Procurement – Pulling the plug on new ideas?

Does procurement kill enterprise?

rage-1015611_640I really must stop travelling by train on my own, as it gives me time to think and yes, sometimes even fume.  My latest, and I will let you decide if it’s a rant or a reasoned argument is how procurement or to be more precise the process of procurement appears specifically designed to stop SME’s competing against the big boys. Having provided services to the Financial Service Sector for more than three decades, I smiled (inwardly) at our sectors’ preoccupation with the need for procurement services.

Of course everyone understands the corporate appetite for due diligence, and no-one wants to invest time and effort in developing a supplier relationship with an organisation that fails to meet standards, or presents a risk in other ways, but is procurement often using a sledge hammer to crack a nut?

I have had 3 conversations in as many weeks with clients or potential clients who are looking for occasional claims services, or management of their Employee Health, in certain cases contemplating a modest annual spend, (in one case no more than about £7k), but the rules seem to be that no provider can be instructed unless a formal contract is in place.

Simple, one might think, put a contract in place? Easier said than done in this world, at least in my experience. First of all, it is necessary to have satisfied your potential client of the viability of your own organisation, talked about how much you will charge for what service levels, and answered some other fundamentally necessary and sensible questions pertaining to how a relationship would work going forward, such as, for example, demonstrating your operational ability to fulfil the services requested.

For smaller value relationships, one could be forgiven for thinking that this was enough to form the basis of an agreement. But no, next typically comes the IT Security Questionnaire, a potentially terrifying 15-page spreadsheet asking questions that a small company would have no hope of ever understanding, let alone answering.

Then we get to answer questions on data security, impenetrability of your office, who empties your bins, what charitable activities your staff undertake, and what steps you take within your organisation to offset your carbon footprint.

How many organisations have and promote a SME-friendly procurement policy?

Not every company requesting a contract has a team of CIPS (Chartered Institute of Procurement & Supply) members in place to complete the vast array of questions and documentation, indeed quite often it will fall to one individual to complete what on first glance is a highly complex set of questions and many SME’s will simply surrender and moan about how the ‘dice were loaded’ against them. Of course the interests of the buyer must be protected, but there also has to be a way which also affords the supplier half a chance of meeting the requirements without spending more than the contract is worth just to get an agreement in place.

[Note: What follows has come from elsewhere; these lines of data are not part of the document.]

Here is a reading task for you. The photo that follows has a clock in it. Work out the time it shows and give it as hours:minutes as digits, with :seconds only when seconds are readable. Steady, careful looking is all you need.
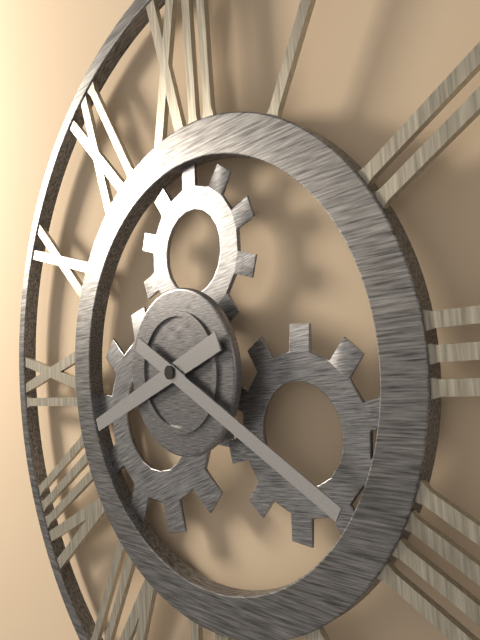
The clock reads 8:20
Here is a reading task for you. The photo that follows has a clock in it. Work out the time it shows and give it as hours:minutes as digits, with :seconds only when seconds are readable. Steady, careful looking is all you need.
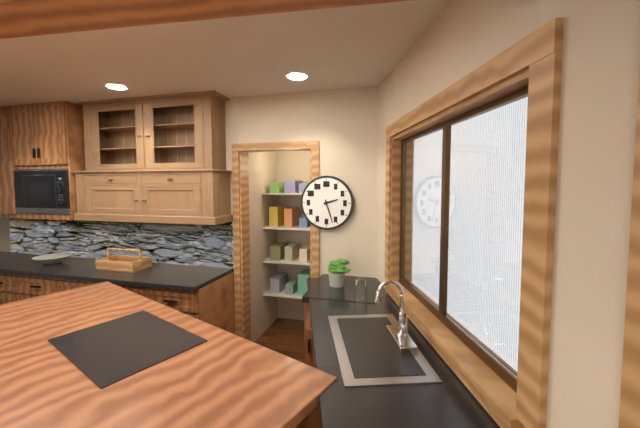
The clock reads 2:27
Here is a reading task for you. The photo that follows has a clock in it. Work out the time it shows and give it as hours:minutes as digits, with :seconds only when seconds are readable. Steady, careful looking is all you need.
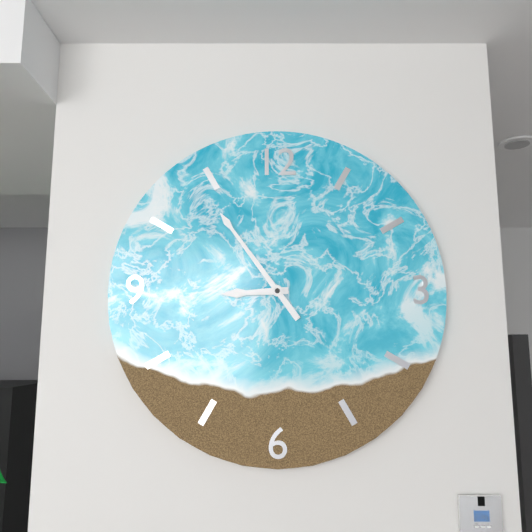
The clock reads 8:54
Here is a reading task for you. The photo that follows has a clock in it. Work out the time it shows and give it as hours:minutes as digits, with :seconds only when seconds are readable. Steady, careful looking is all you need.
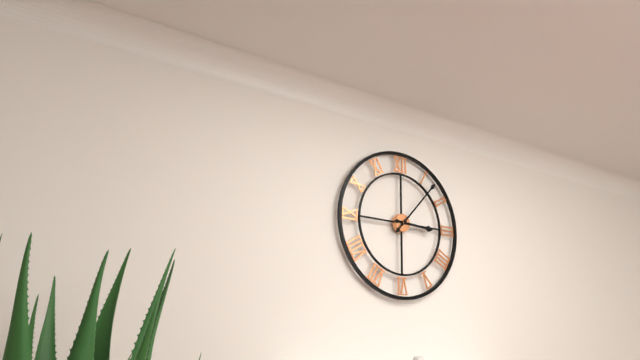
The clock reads 3:07
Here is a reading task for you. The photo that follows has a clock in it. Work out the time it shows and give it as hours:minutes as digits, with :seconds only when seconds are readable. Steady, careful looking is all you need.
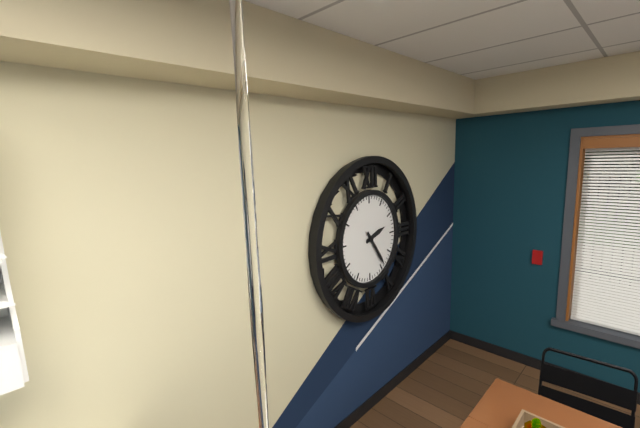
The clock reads 2:24
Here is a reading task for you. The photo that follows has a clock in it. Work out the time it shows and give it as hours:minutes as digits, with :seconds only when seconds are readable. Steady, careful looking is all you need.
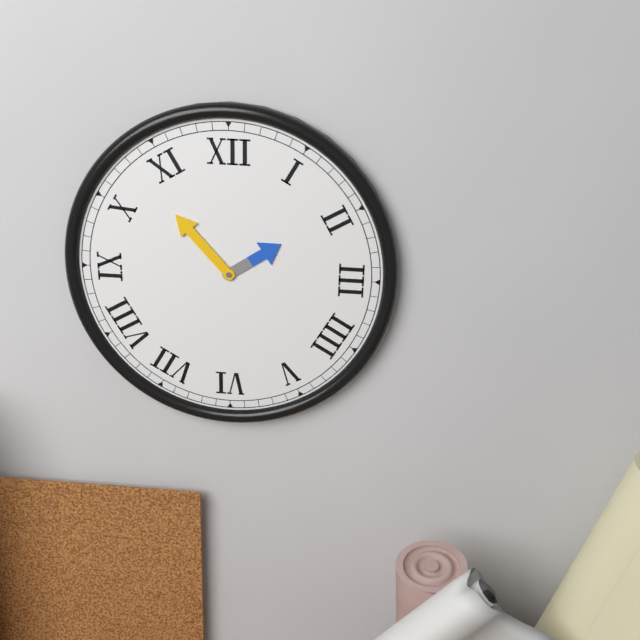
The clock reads 1:53
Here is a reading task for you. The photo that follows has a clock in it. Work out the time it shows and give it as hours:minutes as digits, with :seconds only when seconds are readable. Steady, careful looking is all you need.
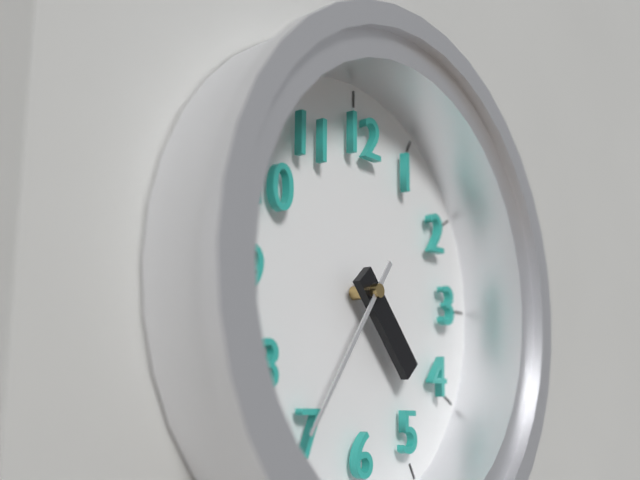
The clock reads 4:36
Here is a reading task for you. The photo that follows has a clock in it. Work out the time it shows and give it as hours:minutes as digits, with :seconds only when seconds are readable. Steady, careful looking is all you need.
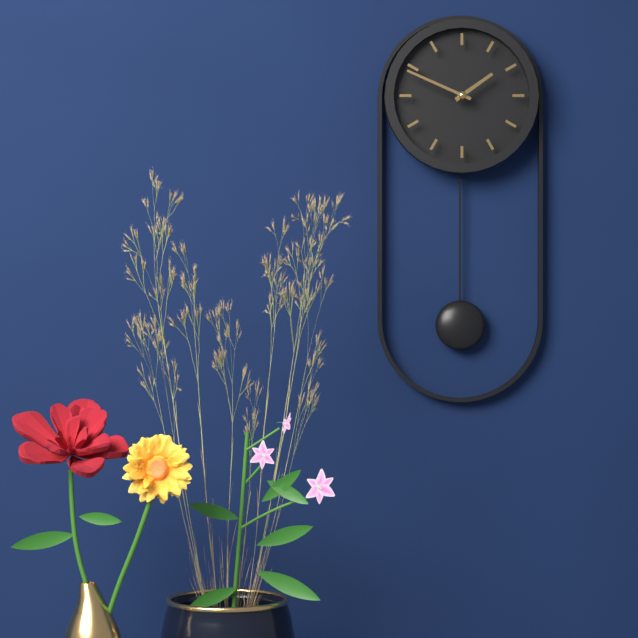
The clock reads 1:49
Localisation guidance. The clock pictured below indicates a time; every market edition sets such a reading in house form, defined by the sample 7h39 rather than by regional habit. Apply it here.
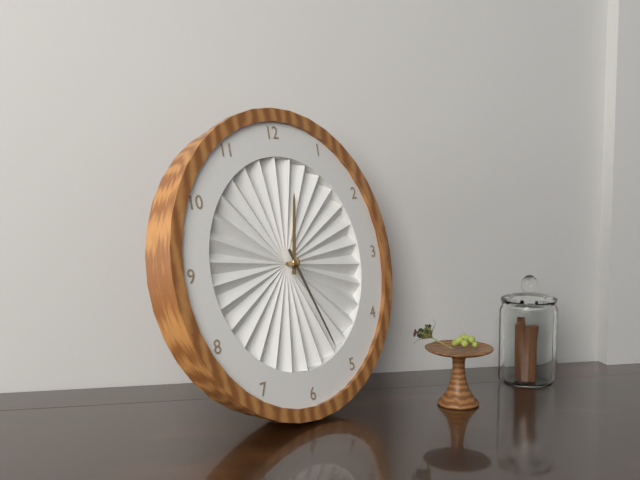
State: 12h26
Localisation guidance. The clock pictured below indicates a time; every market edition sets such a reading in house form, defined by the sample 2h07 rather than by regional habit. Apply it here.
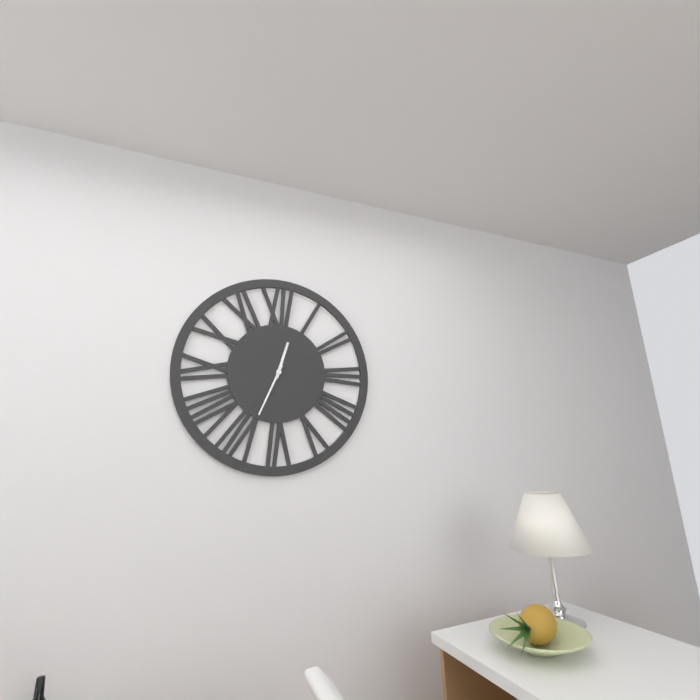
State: 12h34
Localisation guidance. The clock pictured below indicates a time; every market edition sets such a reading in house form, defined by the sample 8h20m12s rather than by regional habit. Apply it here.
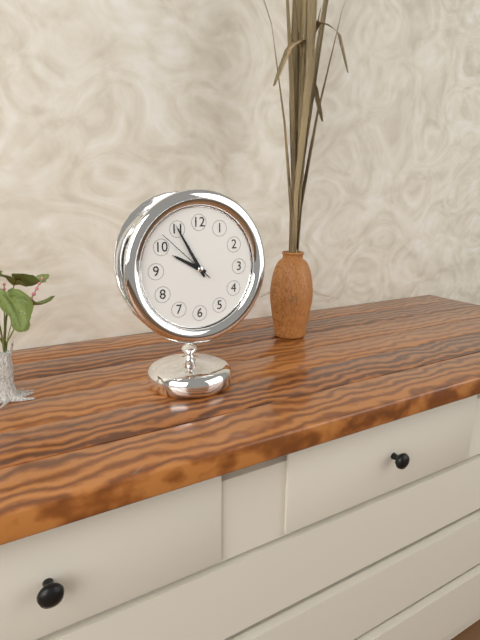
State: 9h55m52s
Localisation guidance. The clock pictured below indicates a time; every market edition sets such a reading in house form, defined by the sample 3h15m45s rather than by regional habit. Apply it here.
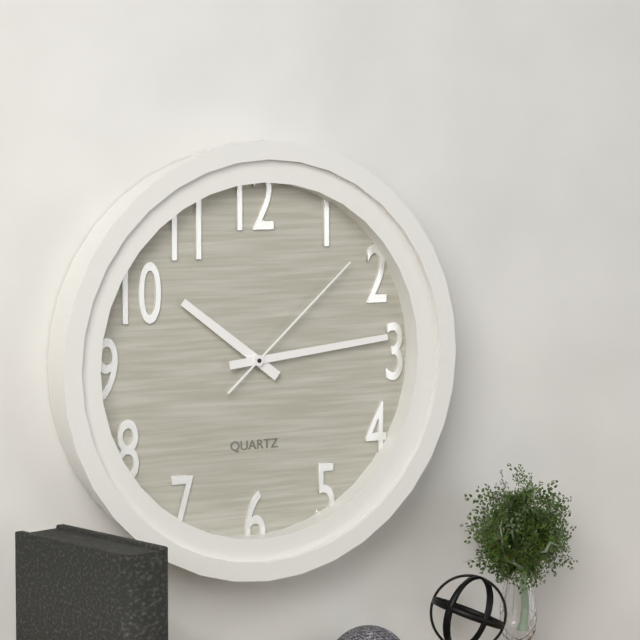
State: 10h14m08s
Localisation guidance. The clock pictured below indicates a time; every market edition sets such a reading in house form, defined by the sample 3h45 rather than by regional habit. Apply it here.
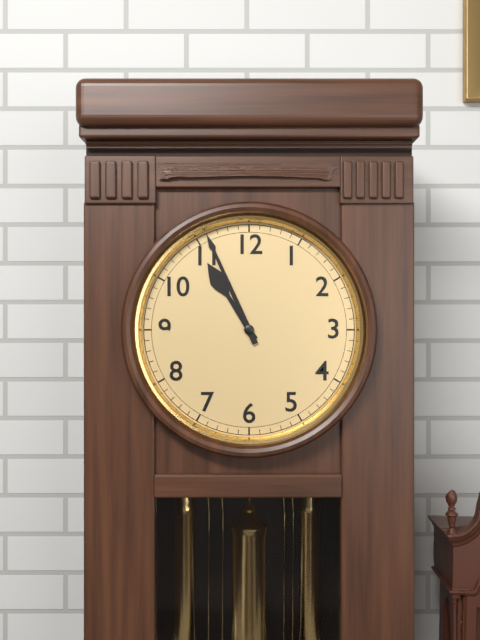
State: 10h56
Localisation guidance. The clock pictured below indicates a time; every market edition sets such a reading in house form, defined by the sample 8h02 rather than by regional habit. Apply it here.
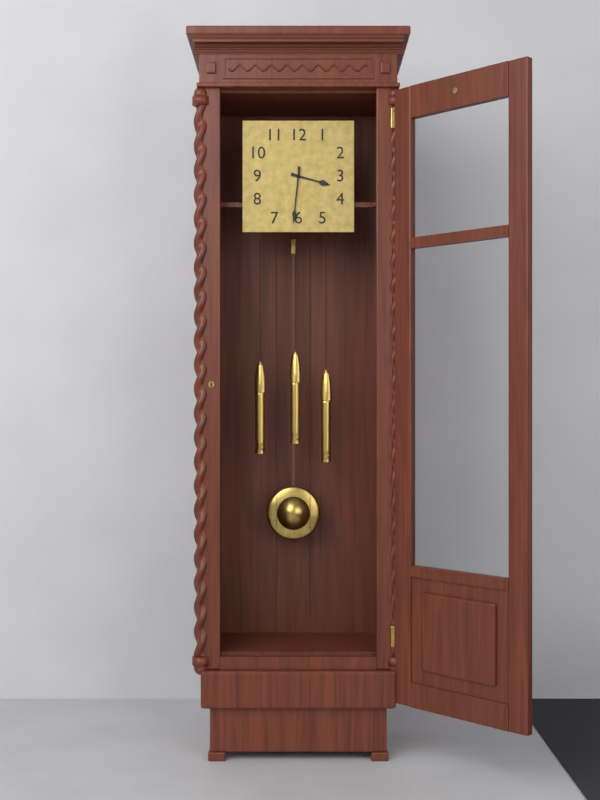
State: 3h31
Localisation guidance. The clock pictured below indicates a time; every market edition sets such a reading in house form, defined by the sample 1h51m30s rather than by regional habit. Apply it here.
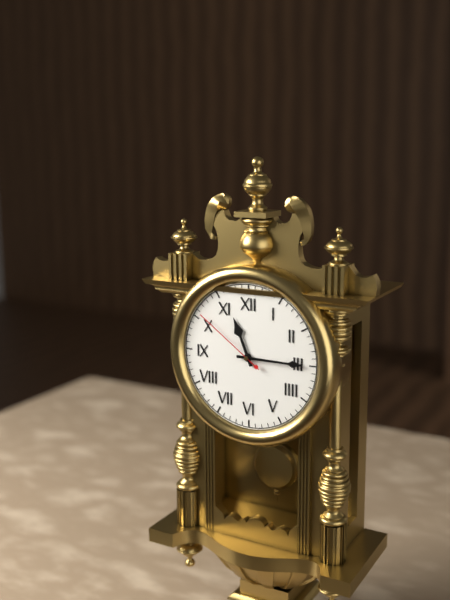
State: 11h15m51s
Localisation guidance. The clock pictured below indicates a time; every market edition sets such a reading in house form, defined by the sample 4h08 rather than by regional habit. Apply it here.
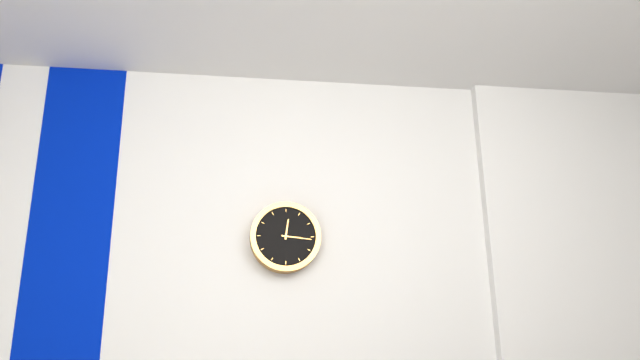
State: 12h16
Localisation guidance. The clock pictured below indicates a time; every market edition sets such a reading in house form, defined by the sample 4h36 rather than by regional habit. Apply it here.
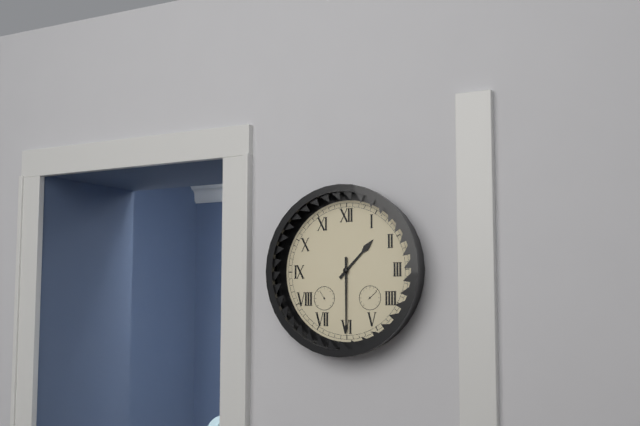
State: 1h30
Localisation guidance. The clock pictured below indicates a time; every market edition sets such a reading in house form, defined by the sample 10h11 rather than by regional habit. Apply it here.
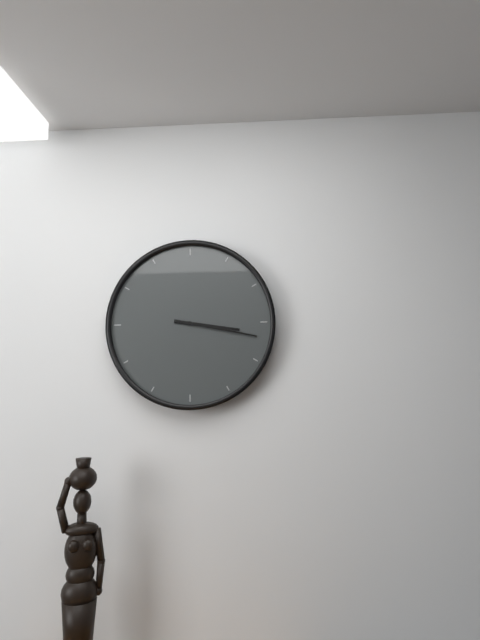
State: 3h17
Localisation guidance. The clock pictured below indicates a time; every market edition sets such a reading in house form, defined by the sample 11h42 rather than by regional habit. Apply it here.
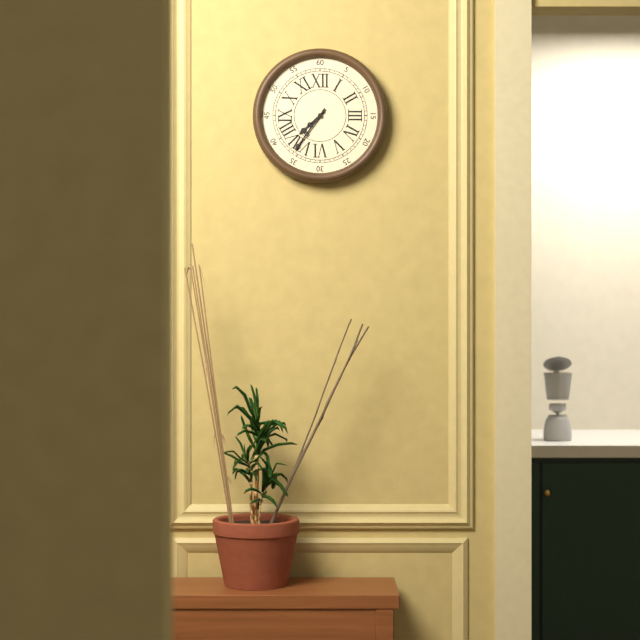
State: 7h36
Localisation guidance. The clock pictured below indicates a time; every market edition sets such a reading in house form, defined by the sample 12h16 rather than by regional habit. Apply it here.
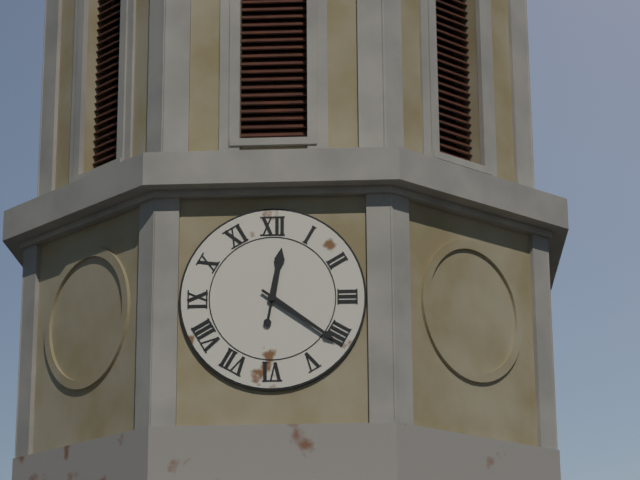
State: 12h21
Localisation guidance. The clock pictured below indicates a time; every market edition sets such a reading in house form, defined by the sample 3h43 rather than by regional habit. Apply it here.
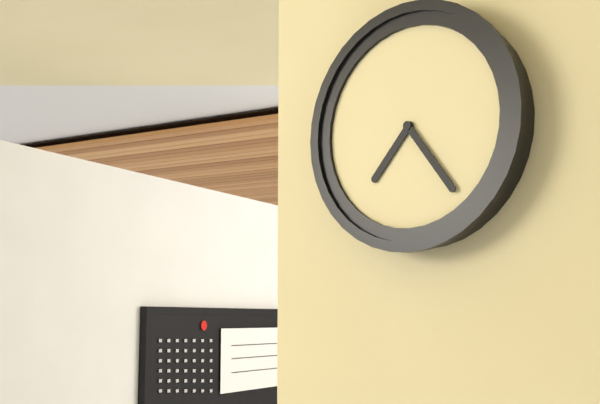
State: 7h24
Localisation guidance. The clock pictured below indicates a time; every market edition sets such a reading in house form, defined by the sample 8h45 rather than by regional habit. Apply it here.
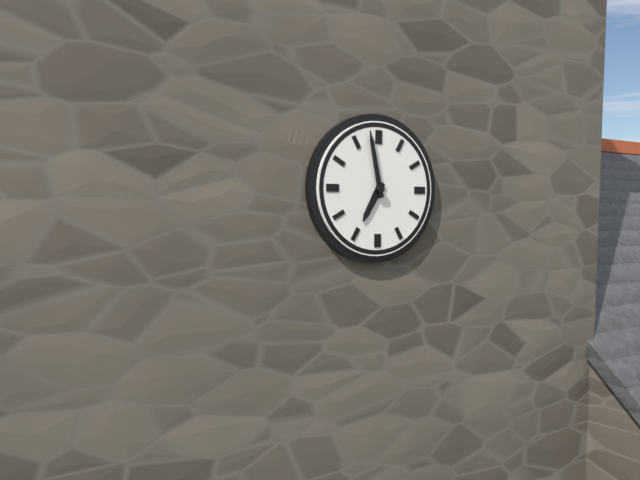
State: 6h58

I asked one of my colleagues to help me with this article as he has some knowledge of the procurement process, in fact one of the reasons that he is with us is because he ran, in my opinion, one of the best SME-Friendly procurement projects for one of his clients.  I accept that bias does creep in here as we were successful in landing that client.  I’m not saying it was a simple process, but it wasn’t designed to exclude providers based on the size of their tender response team, it was fair, straightforward, with relevant service delivery questions at the core of the process, finishing with a ‘board-style’ Q&A sessions with the shortlisted providers and the client.  This allowed full due diligence, checking on how the providers would implement and deliver the service requested, the service cost structure, client data security, and our IT systems.  We were all asked to present a case study and to provide live reference sites of a similar service/client.  All completed without fuss or angst in less than 2 weeks!

 

education-548105_640So come on Procurement Professionals – don’t kill us smaller companies with an excessive appetite for detail and information. Don’t force your claims departments to abandon looking for external professional services because your processes and requirements are too time-consuming, onerous and expensive. Give us a chance to get back to doing sensible business, your service buyers are professionals and managers – surely they are eminently capable of making decisions, especially for smaller contracts?

 

It should not be beyond our collective wit to come up with something sensible for everyone.  Let’s not pull the plug on good practice, new ideas and true cost savings but above all allow the SME to compete.